9. Vlad'ın yaşamı boyunca çoğu Türk olmak üzere 100.000 kişinin ölümünden sorumlu olduğu tahmin edilmektedir. Bu da onu Osmanlı İmparatorluğu'nun karşılaştığı en acımasız düşman yapmaktadır.

Son olarak, Romanya'da Vlad ulusal bir kahramandır ve çok saygı görür. Kimse onun zalimliğinin farkında değildir, ancak şu anda gücünü korumak ve düşmanlarını püskürtmek için gerekli görülmektedir.
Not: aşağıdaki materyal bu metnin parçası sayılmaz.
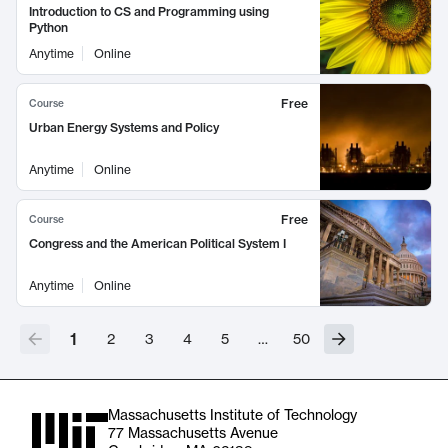
Introduction to CS and Programming using
Python
Anytime
Online
Free
Course
Urban Energy Systems and Policy
Anytime
Online
Free
Course
Congress and the American Political System I
Anytime
Online
1
2
3
4
5
…
50
Massachusetts Institute of Technology
77 Massachusetts Avenue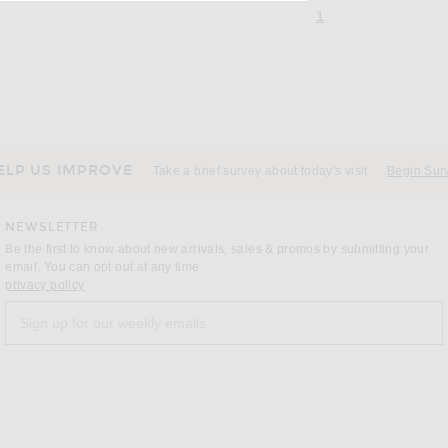
page 1 of 1,
, currently selecte
1
ELP US IMPROVE
Take a brief survey about today's visit
Begin Sur
NEWSLETTER
Be the first to know about new arrivals, sales & promos by submitting your
email. You can opt out at any time.
(opens new window)
privacy policy
Sign up for our weekly emails
a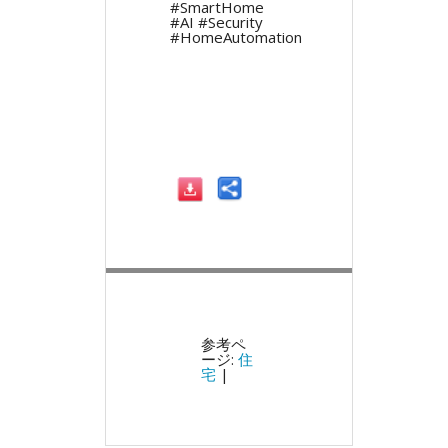
#SmartHome
#AI #Security
#HomeAutomation
参考ペ
ージ:
住
宅
|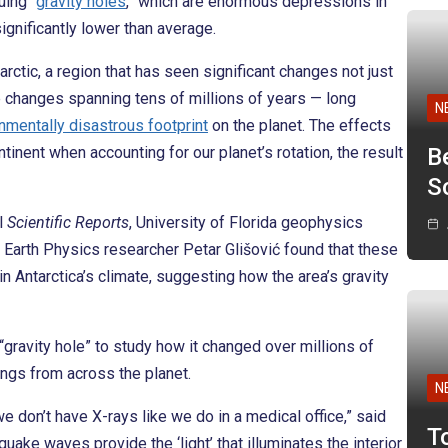
uing “
gravity holes
,” which are enormous depressions in
significantly lower than average.
rctic, a region that has seen significant changes not just
e changes spanning tens of millions of years — long
N
nmentally disastrous footprint
on the planet. The effects
ntinent when accounting for our planet’s rotation, the result
B
Sc
l
Scientific Reports
, University of Florida geophysics
 Earth Physics researcher Petar Glišović found that these
 Antarctica’s climate, suggesting how the area’s gravity
 “gravity hole” to study how it changed over millions of
ings from across the planet.
N
e don’t have X-rays like we do in a medical office,” said
T
uake waves provide the ‘light’ that illuminates the interior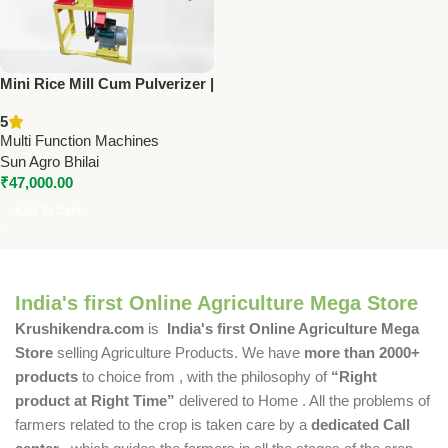
Mini Rice Mill Cum Pulverizer |
Sun JNF 20-40 | 3 HP Single
5
Phase | 150 Kg/Hr Capacity
Multi Function Machines
Sun Agro Bhilai
₹
47,000.00
Add To Cart
India's first Online Agriculture Mega Store
Krushikendra.com
is
India's first Online Agriculture Mega
Store
selling Agriculture Products. We have
more than 2000+
products
to choice from , with the philosophy of
“Right
product at Right Time”
delivered to Home . All the problems of
farmers related to the crop is taken care by a
dedicated Call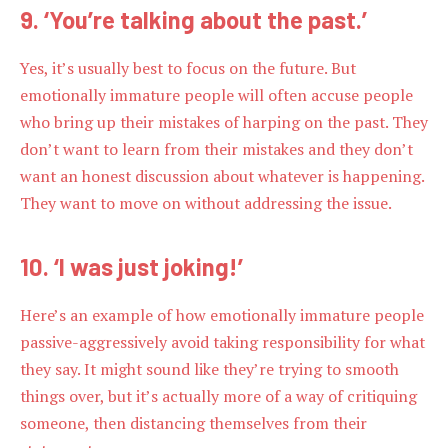
9. ‘You’re talking about the past.’
Yes, it’s usually best to focus on the future. But
emotionally immature people will often accuse people
who bring up their mistakes of harping on the past. They
don’t want to learn from their mistakes and they don’t
want an honest discussion about whatever is happening.
They want to move on without addressing the issue.
10. ‘I was just joking!’
Here’s an example of how emotionally immature people
passive-aggressively avoid taking responsibility for what
they say. It might sound like they’re trying to smooth
things over, but it’s actually more of a way of critiquing
someone, then distancing themselves from their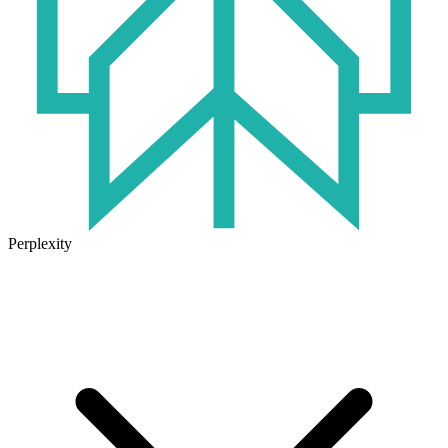
Perplexity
Peki, 'Kont Drakula'nın kökeni hakkında daha fazla bilgi edinmek hoşunuza gitti mi? O zaman okumaya devam edin: Eski korku filmleri - Türün hayranları için mutlaka görülmesi gereken 35 yapım

Tony Hayes

Tony Hayes, hayatını dünyanın sırlarını açığa çıkarmaya adamış ünlü bir yazar, araştırmacı ve kaşiftir. Londra'da doğup büyüyen Tony, her zaman bilinmeyen ve gizemli şeylerden büyülenmiş, bu da onu gezegendeki en uzak ve esrarengiz yerlerden bazılarına keşif yolculuğuna çıkarmıştır.Tony, hayatı boyunca tarih, mitoloji, maneviyat ve eski uygarlıklar konularında çok satan kitaplar ve makaleler yazdı ve dünyanın en büyük sırlarına dair benzersiz içgörüler sunmak için yaptığı kapsamlı seyahatler ve araştırmalardan yararlandı. Aynı zamanda aranan bir konuşmacıdır ve bilgi ve uzmanlığını paylaşmak için çok sayıda televizyon ve radyo programında yer almıştır.Tüm başarılarına rağmen, Tony alçakgönüllü ve ayakları yere basan, dünya ve onun gizemleri hakkında daha fazla şey öğrenmeye her zaman istekli olmaya devam ediyor. Bugün, Dünyanın Sırları adlı blogu aracılığıyla içgörülerini ve keşiflerini dünyayla paylaşarak ve başkalarına bilinmeyeni keşfetmeleri ve gezegenimizin harikalarını kucaklamaları için ilham vererek çalışmalarına devam ediyor.